Ms. Amy Fraenkel, Executive Secretary of the Convention on the Conservation of Migratory Species of Wild Animals (CMS)
The Convention on the Conservation of Migratory Species of Wild Animals (CMS) provides a global platform for the conservation of migratory species and their habitats. The Convention envisions that governments should enter into additional Agreements to address specific species of common interest, across their range or key geographical areas.
Thirty years ago, this vision was successfully realized for migratory waterbirds of the African-Eurasian flyway, when the Agreement on the Conservation of African-Eurasian Migratory Waterbirds (AEWA) was signed in The Hague in 1995. In three decades, AEWA has grown into a community of 85 Contracting Parties, spanning 119 countries and addressing the conservation interests of over 500 populations of waterbirds.
AEWA’s success is rooted in both science and solidarity. Through internationally coordinated species and flyway action plans, guidance on sustainable harvest, and best-practice advice on mitigating the impacts of energy and other infrastructure, the Agreement has helped countries transform global commitments into results on the ground. Its principles have informed national legislation, strengthened community initiatives, and mobilised resources for wetlands that store carbon, buffer storms, and sustain livelihoods.
Our two Secretariats work side by side through the Energy Task Force, the Task Force on Illegal Killing, Taking and Trade of Migratory Birds in the Mediterranean, and expert groups addressing threats such as lead poisoning. CMS and AEWA are also main partners behind the annual World Migratory Bird Day campaign – a flagship global awareness-raising campaign highlighting the importance of international cooperation for the conservation of migratory birds.
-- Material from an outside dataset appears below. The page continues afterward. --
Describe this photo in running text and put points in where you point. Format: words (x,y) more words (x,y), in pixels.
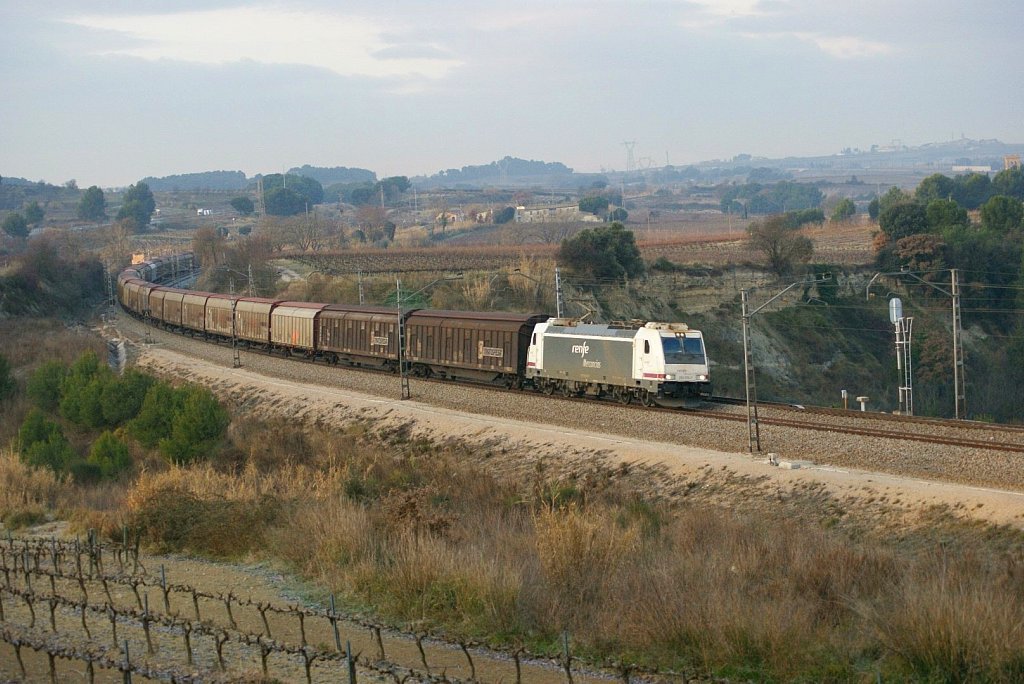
This image consists of a train (438,345). At the bottom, we can see a track (777,417) along with stones (641,426). And there is green grass (351,589) in this image. In the background (954,232), there are trees (935,236). At the top (439,85), there is sky (354,98).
As the first global assessment of migratory species, including species covered by AEWA, the 2024 State of the World’s Migratory Species Report paints an alarming picture. It shows that 44 per cent of CMS-listed species are in decline and 22 per cent are already threatened with extinction, while overexploitation and habitat loss are the two biggest drivers of this downward trend. For waterbirds, the report singles out acute threats, such as the estimated one million European birds that still die each year from lead-shot poisoning, and applauds AEWA-led initiatives that are already tackling these pressures through coordinated flyway policy. The assessment also notes that all of the 52 CMS-listed migratory waterbird species depend on Key Biodiversity Areas that are increasingly under human pressure, underscoring the value of AEWA’s flyway-wide site-network approach.
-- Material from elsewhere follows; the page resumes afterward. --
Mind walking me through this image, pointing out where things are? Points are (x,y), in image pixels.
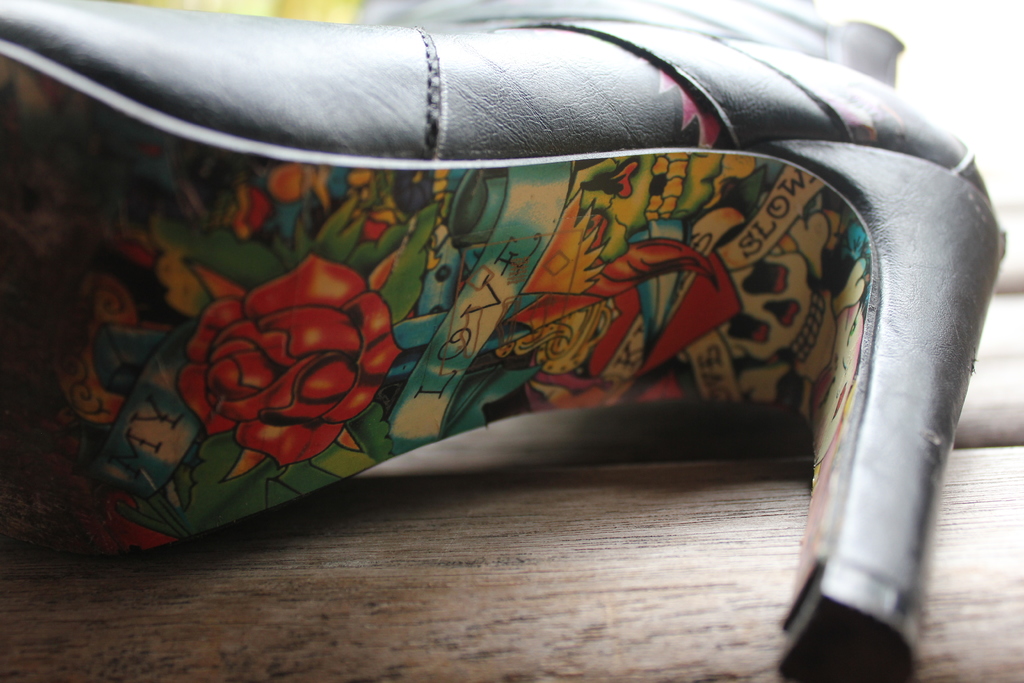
This is a zoomed in picture. In the foreground (630,541) we can see a wooden object (521,547). In the center (391,421) there is a heel (877,126) lying on a wooden object (516,450) and we can see the text (744,250) and the depictions (434,274) of flower (292,308), leaves (199,286) and some other objects (703,213) on the sole (290,235) of the heel (604,344). In the background (463,22) we can see some other objects (1017,289).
I offer my deepest congratulations to AEWA Executive Secretary Jacques Trouvilliez and the entire AEWA team for their leadership, hard work, and collaboration, and to the many government and non-governmental representatives, scientists, conservation experts, site managers, hunters, birdwatchers, donors, and countless volunteers whose commitment stimulates this Agreement every day. Your collective efforts remind us that cooperation across borders and disciplines is not only possible, it is essential.
Thirty years of AEWA have shown that migratory waterbirds can unite nations around a shared responsibility and a shared appreciation. Let us honour that legacy by ensuring that future generations, everywhere along the African-Eurasian Flyway, will still look up and marvel at the passage of cranes, storks, geese and hundreds of other species – messengers of connection, resilience and hope.